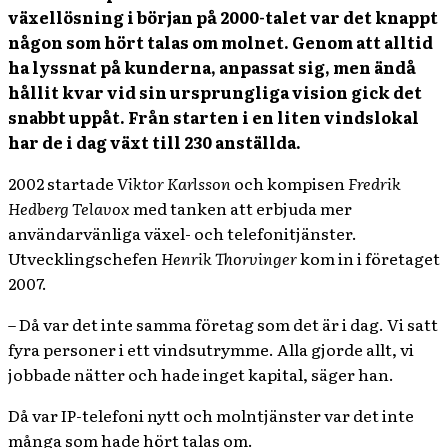
växellösning i början på 2000-talet var det knappt
någon som hört talas om molnet. Genom att alltid
ha lyssnat på kunderna, anpassat sig, men ändå
hållit kvar vid sin ursprungliga vision gick det
snabbt uppåt. Från starten i en liten vindslokal
har de i dag växt till 230 anställda.
2002 startade
Viktor Karlsson
och kompisen
Fredrik
Hedberg
Telavox
med tanken att erbjuda mer
användarvänliga växel- och telefonitjänster.
Utvecklingschefen
Henrik Thorvinger
kom in i företaget
2007.
– Då var det inte samma företag som det är i dag. Vi satt
fyra personer i ett vindsutrymme. Alla gjorde allt, vi
jobbade nätter och hade inget kapital, säger han.
Då var IP-telefoni nytt och molntjänster var det inte
många som hade hört talas om.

» **Try it**: The answer should consist only of the lines from the line containing "kom in i företaget" through the final line of the listing above, reproduced exactly.

» **Written answer**:
kom in i företaget
2007.
– Då var det inte samma företag som det är i dag. Vi satt
fyra personer i ett vindsutrymme. Alla gjorde allt, vi
jobbade nätter och hade inget kapital, säger han.
Då var IP-telefoni nytt och molntjänster var det inte
många som hade hört talas om.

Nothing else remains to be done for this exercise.